Louis Faurer – Photographer


Louis Faurer (1916-2001) is an influential but relatively unknown street photographer who documented the gritty vitality and alienating immediacy of urban life in Post War America. His quick snapshots of ordinary people engaged in unremarkable and often overlooked activities left a lasting impression on a generation of artists including Robert Frank, Lee Friedlander, Garry Winogrand and Diane Arbus. His reputation was such that Edward Steichen, the famous photographer and curator at the Museum of Modern Art in New York, included Faurer’s images in his two seminal exhibitions In and Out of Focus: A Survey of Today’s Photography (1948) and Family of Man (1955). Despite earning the admiration his peers and critics alike, Faurer never attracted the attention of the general public.
 
Born in Philadelphia in 1916, Faurer attended the School of Commercial Art and Lettering from 1937 to 1940. After purchasing a camera in 1937, he began to take pictures of Philadelphia and the boardwalk of Atlantic City, New Jersey. Faurer earned a living by painting advertising signs and serving as a photographic technician in portrait studios before embarking on a career as a fashion and editorial photographer. His work in fashion continued for thirty more years, appearing in magazines such as Harper’s Bazaar, Vogue and Glamour.

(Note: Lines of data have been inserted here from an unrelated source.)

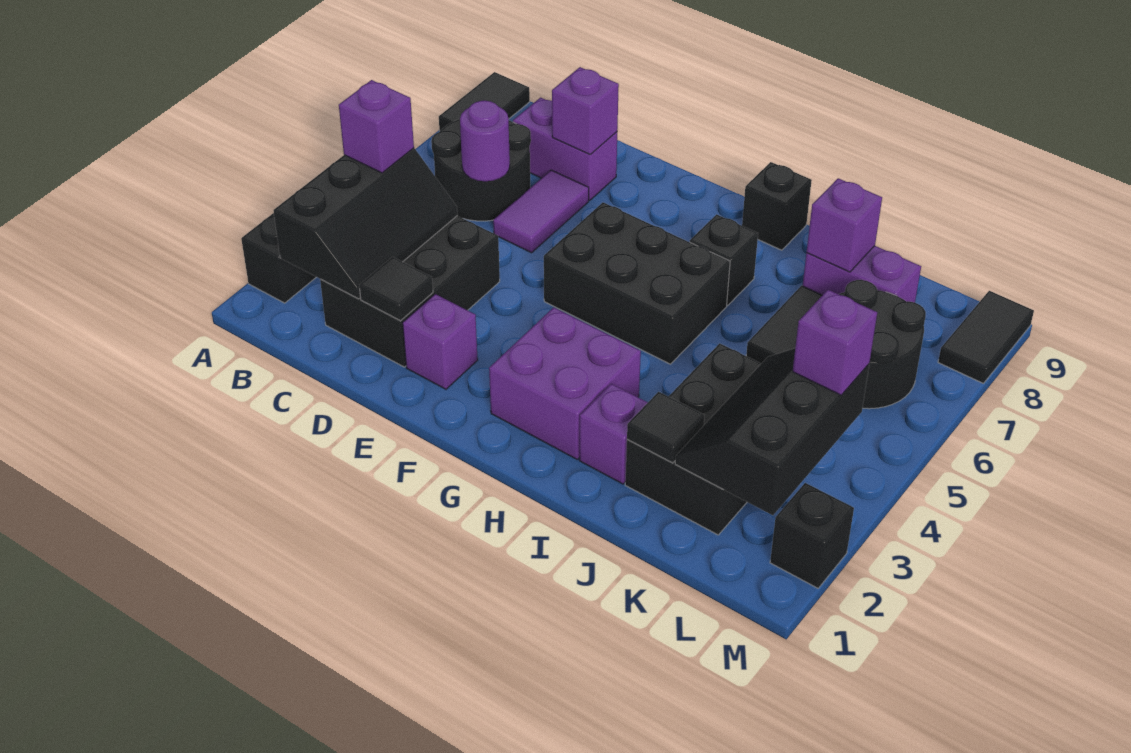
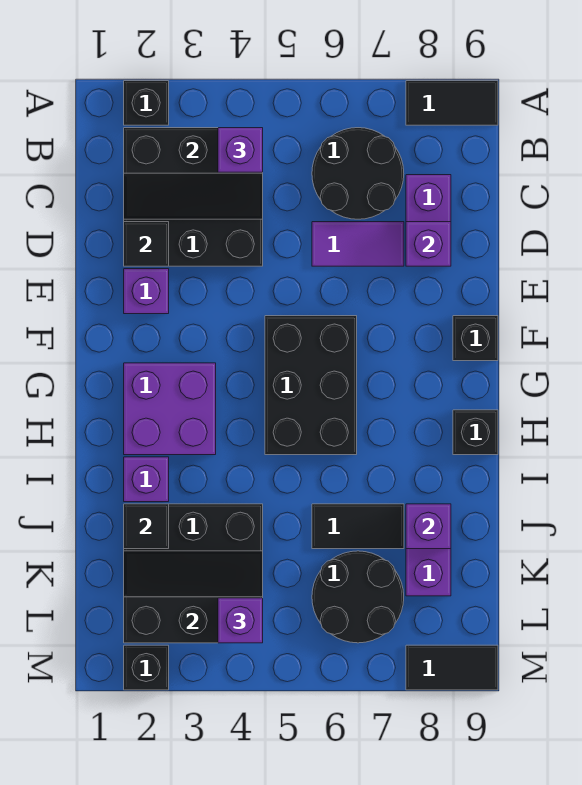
purple 1x1 round brick [460,101,510,181] -> none
black 1x1 brick [690,214,758,305] -> black 1x1 brick moved to [453,316,498,361]

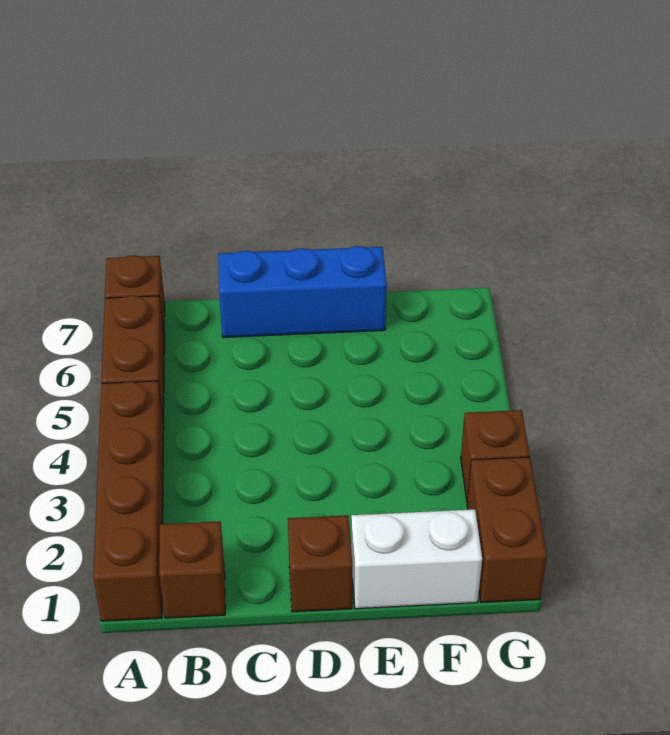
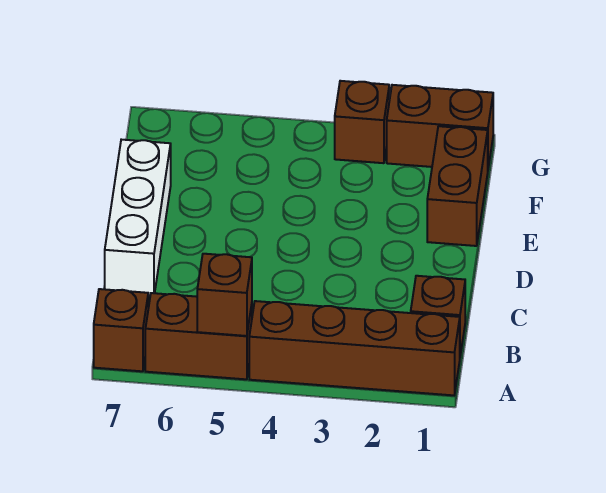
blue 1x3 brick [218,246,387,337] -> white 1x3 brick [105,140,171,296]
brown 1x1 brick [288,515,352,612] -> brown 1x1 brick moved to [197,254,252,336]
white 1x2 brick [351,509,482,609] -> brown 1x2 brick [427,126,488,246]

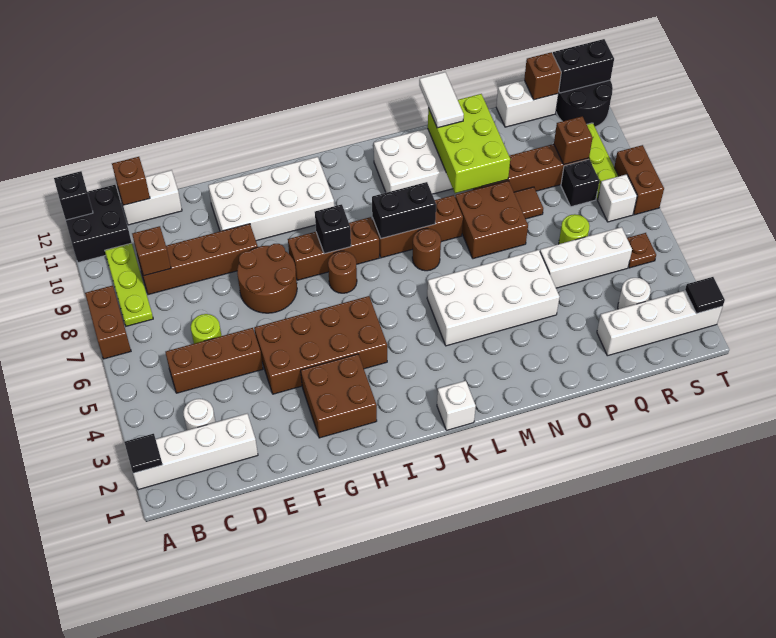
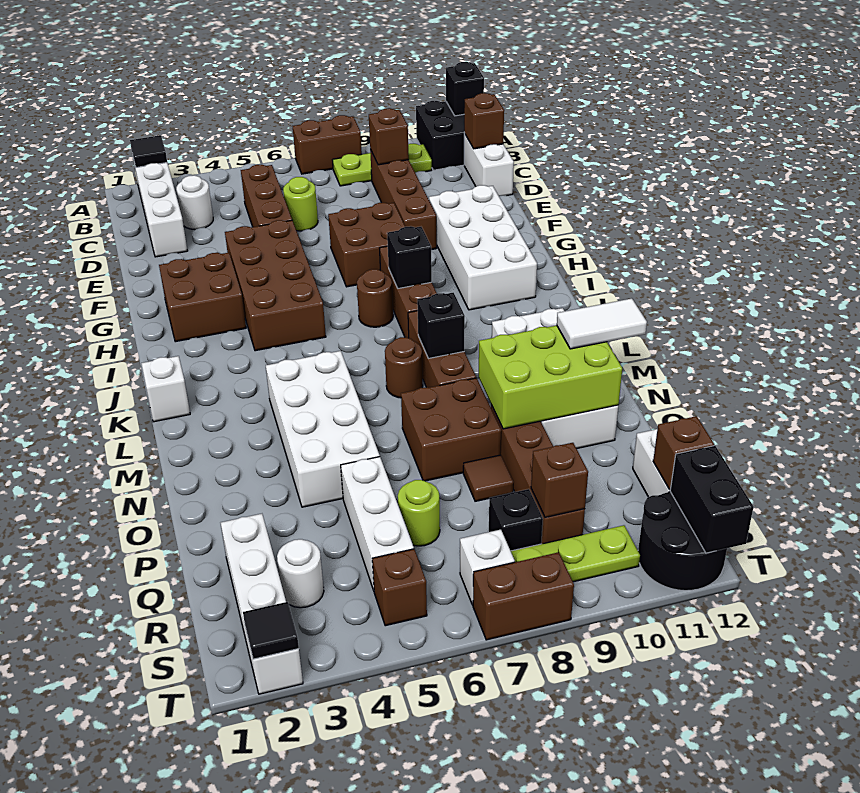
brown 2x2 round brick [237,244,297,313] -> brown 2x2 brick [328,203,405,287]
black 1x2 brick [372,182,436,239] -> black 1x1 brick [417,293,465,358]
brown 1x1 plate [627,233,656,268] -> brown 1x1 brick [372,549,427,626]

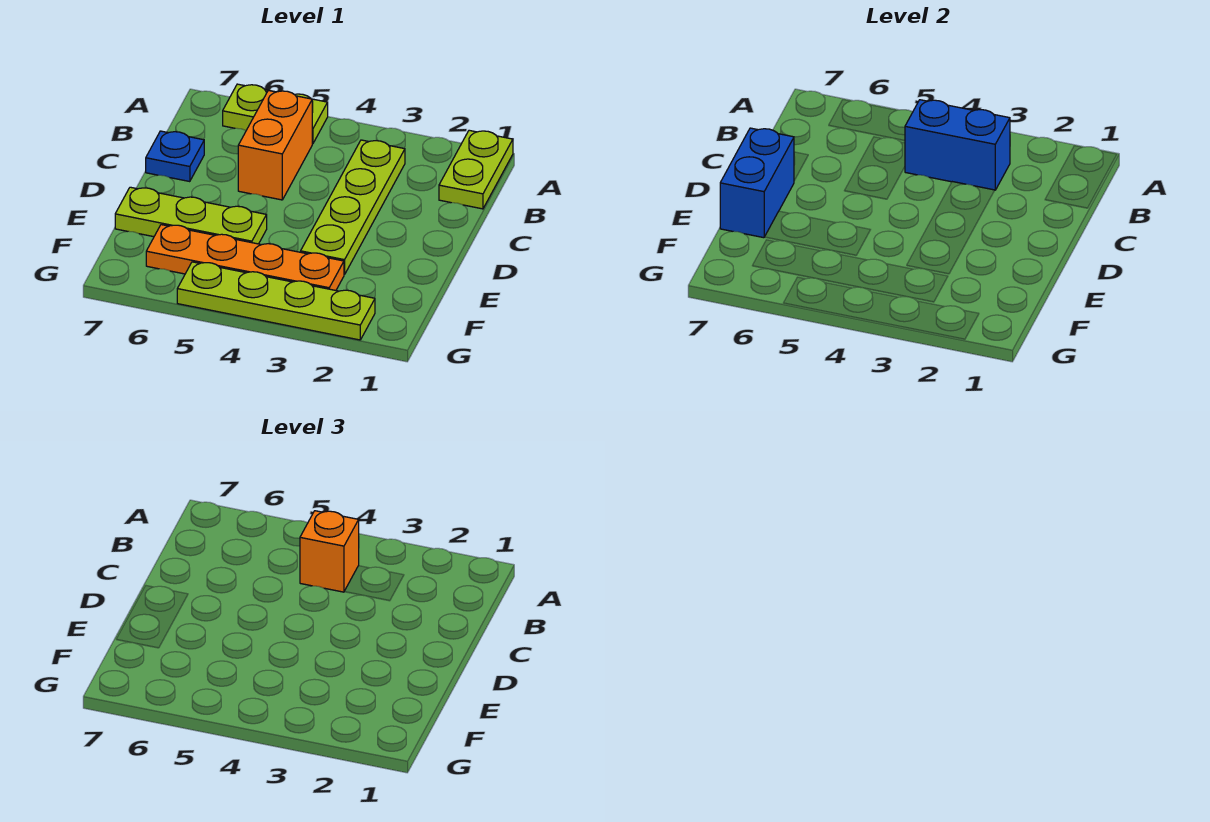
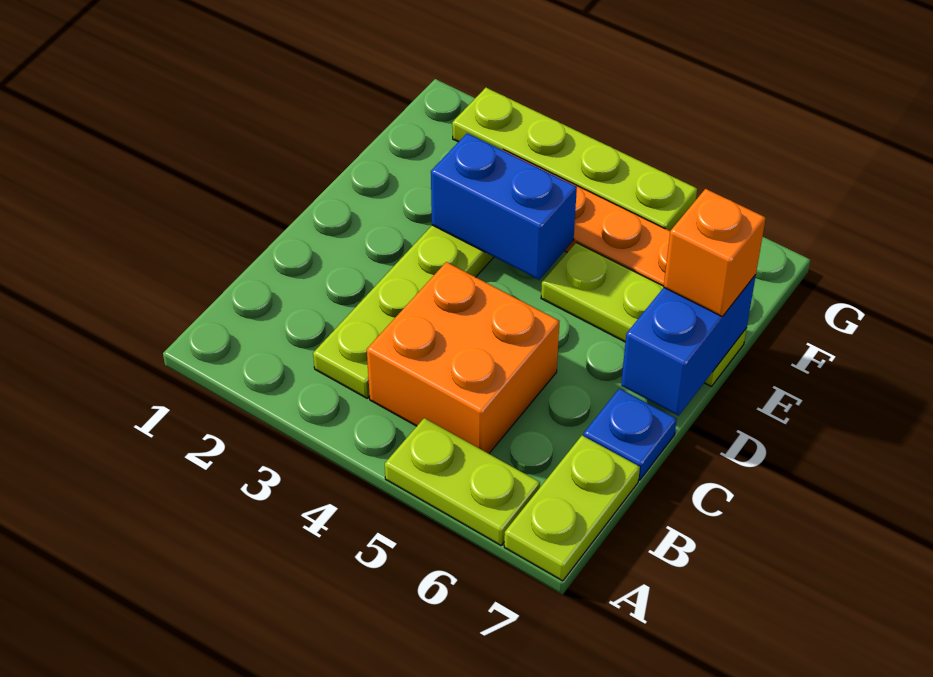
lime 1x2 plate [439,130,513,209] -> lime 1x2 plate moved to [504,436,640,581]
blue 1x2 brick [905,100,1010,190] -> blue 1x2 brick moved to [431,133,577,280]
orange 1x1 brick [300,511,359,592] -> orange 1x1 brick moved to [664,189,766,317]
orange 1x2 brick [238,90,312,200] -> orange 2x2 brick [367,262,560,454]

Few of his fashion prints and negatives remain; most were thrown out in the late 1960s and 70s. Indeed, Faurer’s body of work is relatively small. Known to hold exacting standards, Faurer labored extensively over every image in the darkroom. He took extraordinary pains in producing specific effects, often applying hot developer to film negatives with a brush and cropping his prints to bring out certain details and erase others. A great perfectionist intent on creating only the most perfect print, Faurer produced stacks of editions only to destroy them. His fastidious approach to his own work, coupled with his focus on commercial photography, may account for his relative anonymity.
 
Like Robert Frank and other street photographers, Faurer sought inspiration in metropolitan spaces and the motley cast of characters that inhabited them. However, while Frank emphasized the harsh realities of urban life and treated his subjects with cynicism, Faurer celebrated the beauty found in marginal and unremarkable subjects. Equipped with a small 35 mm Leica camera, Faurer documented passing moments be they the bored glance of a doorman, children lolling in boredom on the steps of a hotel or tender gesture of a woman smoothing down the hair over the bald pate of her husband.